MS lesions near the CSF were more countable on DIR compared with FLAIR. This could be explained by the better contrast obtained by suppression of CSF on DIR images. Also the distinction between normal appearing gray matter/normal appearing white matter is markedly improved at DIR images; so, deciding about the location of the lesion in GM or WM was easier compared with FLAIR [5].
Flow artifacts observed in DIR images is seen in the posterior fossa, periventricular white matter, choroid plexus, and periaqueductal region of the brainstem tissue, which may be from CSF pulsation or from sinuses and bigger vessels. Another high signal ribbon-like artifact in the phase direction was often observed in extra-cortical regions. Also, lower SNR in the DIR technique and inhomogeneity of the magnetic field in the cortex of the limbic lobe and diminished inhomogeneity in the cortex of central sulcus should be noticed. Viewing multiple slices and other MRI sequences such as T1-weighted or FLAIR will help to report them as lesions (which are in an irregular shape) or as an artifact resulting from cortical vessels, which is rounded [5]. However, we did not face this artifact to a degree affecting the interpretation of images and it has no impact on our results.
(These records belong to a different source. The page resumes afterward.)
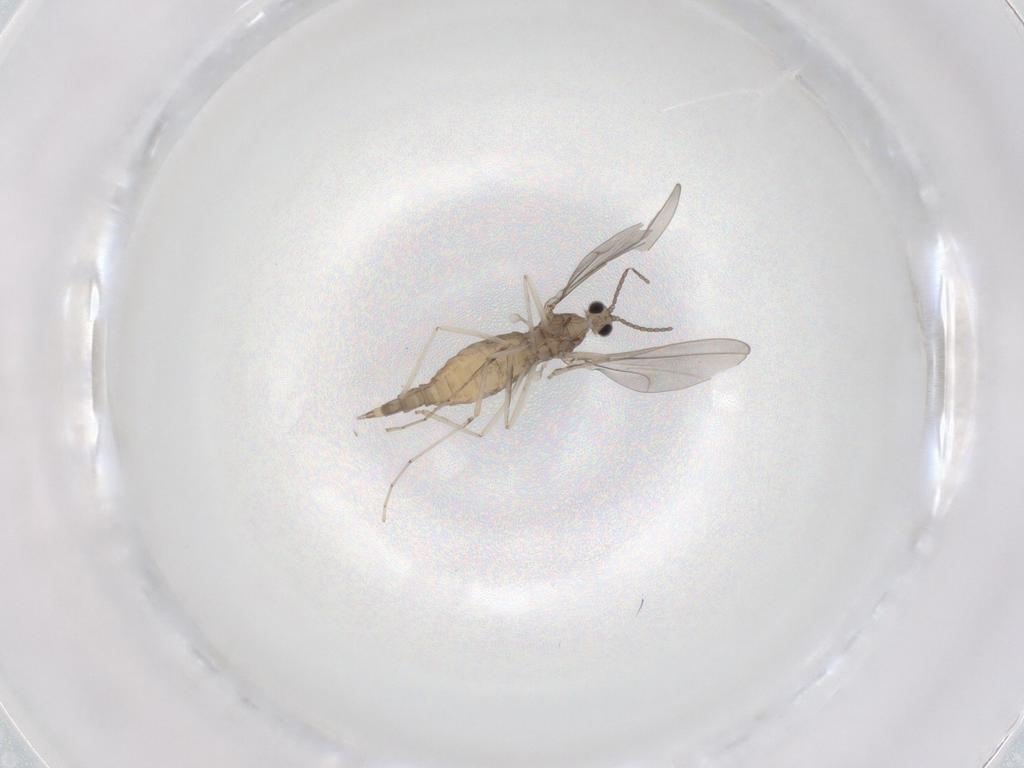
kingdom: Animalia
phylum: Arthropoda
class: Insecta
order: Diptera
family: Cecidomyiidae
Correlation between clinical and radiological data showed a positive correlation between EDSS and number of periventricular lesions, deep white matter lesions, and infratentorial lesions in both FLAIR and DIR, although not statistically significant (as detailed in Table 3). However, in the previous study done by Calabrese et al. [16], over 380 patients of MS (clinically isolated syndrome, relapsing-remitting MS, and secondary progressive MS) found a significant positive correlation between the number of intracortical lesions and EDDS scores which is an indicator for disability (P 0.004).
Ertan et al. 2018 showed that EDSS scores were higher in patients with long disease duration and increased number of intracortical lesions. However, no significant correlation was found between lesion load and the EDSS scores in all regions which is compatible with the results of our study [17].
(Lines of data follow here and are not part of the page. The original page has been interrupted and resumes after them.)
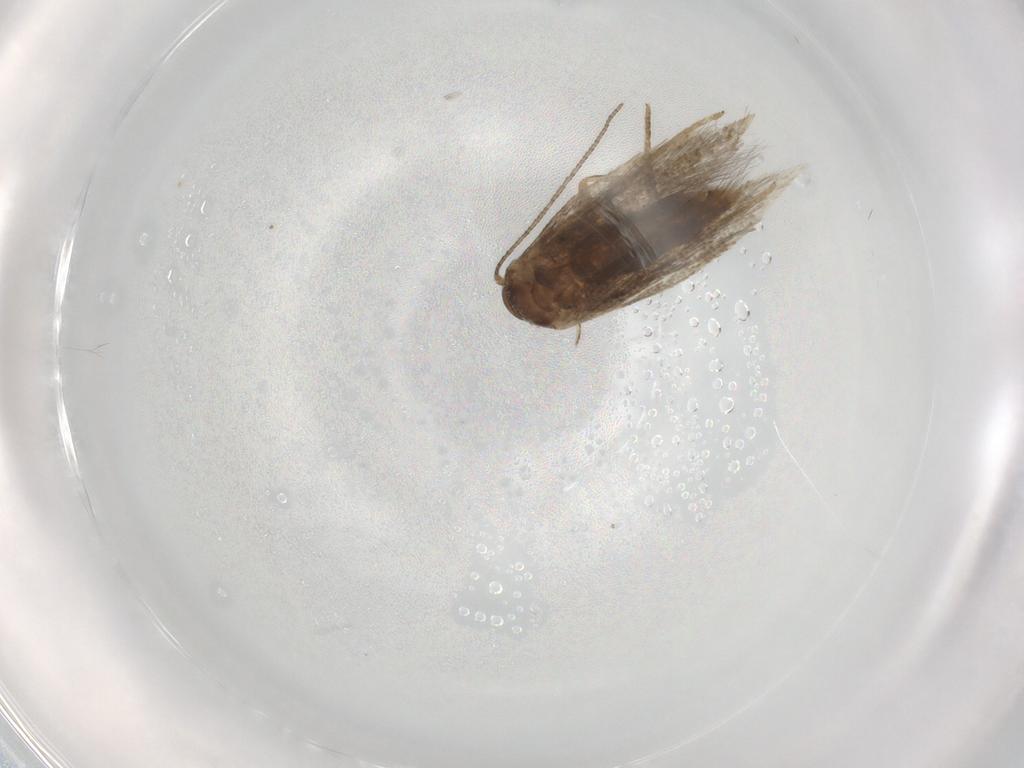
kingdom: Animalia
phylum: Arthropoda
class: Insecta
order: Lepidoptera
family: Elachistidae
Studying the correlation between lesion load and cognitive impairment, there was a non-significant negative correlation between the lesion load in FLAIR (p = 0.512 for cortical lesions) and DIR (p = 0.392 for cortical lesions) sequences and the results of SDMT cognitive assessment. The explanation of such weak correlation could be related to the relatively small number of cases and also that subpial cortical lesions, which are associated with physical and cognitive dysfunction in patients with MS, are poorly detected by conventional MRI and even DIR [15].
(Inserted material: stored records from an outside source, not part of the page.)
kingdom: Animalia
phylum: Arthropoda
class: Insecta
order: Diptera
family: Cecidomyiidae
The study has some limitations including the relatively small sample size, measurement of the number of the lesions only discarding the lesion’s volume, even though several studies reported cortical lesions volume as a more accurate predicting factor of cognitive impairment. However, volumetric measures are usually technically difficult, while cortical lesions count can be easily evaluated. Some studies reported that DIR is a time-consuming sequence and has a high tissue absorption rate. Based on such disadvantages over FLAIR, one might think that its routine use in MS imaging may not be justified [18, 19]; however, in our study, 3D DIR sequence required an additional 4 min 46 s only. The aim of our study was to compare the number of detected lesions on FLAIR and DIR sequences. Thus, it was performed without intravenous contrast administration, so we cannot judge the role of DIR in active MS lesions which needs further larger studies comparing post contrast T1 WIs with DIR and FLAIR images.